That said, there are some pretty compelling reasons you might want to consider switching to Linux on your computer, or at least give it a hassle-free trial run.
1. Windows 10’s taking away your choices
Bear with me. This may seem off-topic, but it’s the crux of the issue for a lot of people. Linux’s most alluring feature for many won’t be anything that Linux actually does, but what it doesn’t do. And it’s all due to Microsoft’s folly.
Windows 10 may be the best Windows ever (and I use it daily on my primary PC) but Microsoft’s pulled some tricks that range from questionable to downright gross in order to drive its adoption numbers higher, and to coax you into using the myriad Microsoft services and paid upgrades baked into the operating system.

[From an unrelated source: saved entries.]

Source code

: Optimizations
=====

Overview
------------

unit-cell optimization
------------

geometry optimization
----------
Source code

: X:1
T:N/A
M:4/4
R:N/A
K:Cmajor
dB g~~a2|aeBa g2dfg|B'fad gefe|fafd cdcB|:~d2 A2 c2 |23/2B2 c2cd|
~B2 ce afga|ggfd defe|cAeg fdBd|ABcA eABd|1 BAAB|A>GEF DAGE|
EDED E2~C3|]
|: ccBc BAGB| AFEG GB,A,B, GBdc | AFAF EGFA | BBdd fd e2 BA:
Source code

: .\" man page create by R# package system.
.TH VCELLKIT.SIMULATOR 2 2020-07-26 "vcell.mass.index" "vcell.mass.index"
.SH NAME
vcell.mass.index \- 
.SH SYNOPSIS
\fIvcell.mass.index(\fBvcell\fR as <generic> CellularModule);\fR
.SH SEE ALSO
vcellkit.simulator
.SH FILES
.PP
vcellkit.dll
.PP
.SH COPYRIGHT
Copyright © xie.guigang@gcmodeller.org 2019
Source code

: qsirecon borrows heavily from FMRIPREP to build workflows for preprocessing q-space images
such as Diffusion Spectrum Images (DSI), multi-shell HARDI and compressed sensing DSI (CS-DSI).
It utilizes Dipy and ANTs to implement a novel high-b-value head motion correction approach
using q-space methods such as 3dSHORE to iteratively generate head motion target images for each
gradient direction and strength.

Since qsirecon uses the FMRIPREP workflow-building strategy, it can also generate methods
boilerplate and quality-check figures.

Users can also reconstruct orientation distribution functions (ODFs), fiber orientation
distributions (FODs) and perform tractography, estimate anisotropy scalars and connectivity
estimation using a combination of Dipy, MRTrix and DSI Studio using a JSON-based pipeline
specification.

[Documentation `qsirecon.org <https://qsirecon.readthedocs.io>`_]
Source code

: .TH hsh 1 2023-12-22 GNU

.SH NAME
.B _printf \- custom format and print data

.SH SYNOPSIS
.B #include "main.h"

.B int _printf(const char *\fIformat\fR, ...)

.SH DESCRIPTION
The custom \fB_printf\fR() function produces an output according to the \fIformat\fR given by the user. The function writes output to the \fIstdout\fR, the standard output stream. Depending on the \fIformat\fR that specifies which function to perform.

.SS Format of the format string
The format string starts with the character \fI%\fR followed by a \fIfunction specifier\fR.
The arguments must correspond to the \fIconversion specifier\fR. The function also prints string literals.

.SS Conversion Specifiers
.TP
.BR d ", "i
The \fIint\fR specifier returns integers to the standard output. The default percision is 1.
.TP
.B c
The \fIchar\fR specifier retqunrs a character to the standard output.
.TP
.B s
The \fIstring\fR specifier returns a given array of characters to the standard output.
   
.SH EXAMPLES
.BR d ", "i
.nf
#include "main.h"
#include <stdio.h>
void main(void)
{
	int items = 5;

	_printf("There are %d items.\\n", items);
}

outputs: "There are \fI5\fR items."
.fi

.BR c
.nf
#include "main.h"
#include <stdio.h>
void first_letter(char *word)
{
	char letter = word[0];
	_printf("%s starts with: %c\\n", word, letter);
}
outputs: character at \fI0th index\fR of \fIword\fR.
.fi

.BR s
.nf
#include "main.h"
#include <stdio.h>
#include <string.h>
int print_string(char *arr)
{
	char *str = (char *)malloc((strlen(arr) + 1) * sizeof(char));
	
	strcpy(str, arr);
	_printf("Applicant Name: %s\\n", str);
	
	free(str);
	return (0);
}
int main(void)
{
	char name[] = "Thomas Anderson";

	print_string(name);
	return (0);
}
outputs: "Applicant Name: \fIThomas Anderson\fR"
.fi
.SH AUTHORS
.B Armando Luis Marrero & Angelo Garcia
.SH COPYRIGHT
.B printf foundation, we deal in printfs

On a Windows 8.1 PC. Mostly full screen pop-up. No clear “No thanks” button, just download Windows 10 now or later. pic.twitter.com/RRoaFMST9r
— Brad Chacos (@BradChacos) December 11, 2015
It began with endless pop-ups on Windows 7 and 8.1 PCs—pop-ups that started innocently enough before crossing the line into deceptive malware-like tactics. When that didn’t boost adoption numbers high enough, it morphed into nastier tricks and full-on forced upgrades that prompted some fearful owners to disable Windows updates completely rather than be pushed into Microsoft’s new operating system.
More recently, the Windows 10 Anniversary Update bundled some severe negatives in with its plentiful positives. The Cortana digital assistant, which pings Bing servers whenever you search your PC, is damned near impossible to disable completely now. And when I upgraded my primary PC to the Windows 10 AU, I discovered that all of the settings related to the many ways Windows 10 pushes ads at you were re-enabled, after I’d explicitly disabled them prior. None of my other system settings appear to have been touched. Yuck.
What’s more, Windows 10 changed the way it handles updates to more closely resemble mobile operating systems. You can’t pick and choose which patches to install, or even refuse updates on consumer operating systems. If Microsoft pushes a Windows 10 update, you will receive it eventually. The company also tweaked the way Windows 7 and 8 handle patching. Now, you can no longer choose which individual updates to install; you have to take the whole kit and caboodle.
By default, Windows 10 beams much more of your data back to Microsoft than previous Windows versions as well. Most of it can be disabled, but most people don’t dive that far into system settings.
Lots of people are still plenty happy with Windows 10, don’t get me wrong. But these moves are also ruffling the feathers of a lot of users. At the same time…
2. Linux is more polished than ever
Most major Linux distributions never abandoned the basic principles of the desktop. While Microsoft enraged the world with the Windows 8 disaster, popular Linux distros like Fedora and Linux Mint kept their heads down and spit-polished the traditional PC interface.
For people used to Windows XP and Windows 7, some Linux distros may be easier to wrap your head around than Windows 8 and 10—both of which have a learning curve, just like switching to Linux. Linux Mint’s “Start menu” bears much more similarity to the traditional Windows Start menus than Windows 10’s Live Tile-infused alternative, that’s for sure.
Better yet, Linux’s dark days of rampant incompatibility with PC hardware—especially networking and audio components—have largely been eradicated. Most Linux operating systems just plain work with a wide swathe of modern PCs and PC hardware, though you may need to perform a few extra steps to install Linux on a PC with Intel’s Secure Boot enabled. Better yet, you can test Linux distros on your PC before actually installing them, so you’ll know whether everything works. We’ll get into that a bit later though.
The key point, however, is that Linux is no longer a janky, broken mess useful only to dyed-in-the-wool geeks anymore. There are numerous polished, refined distros that anybody can pick up and use.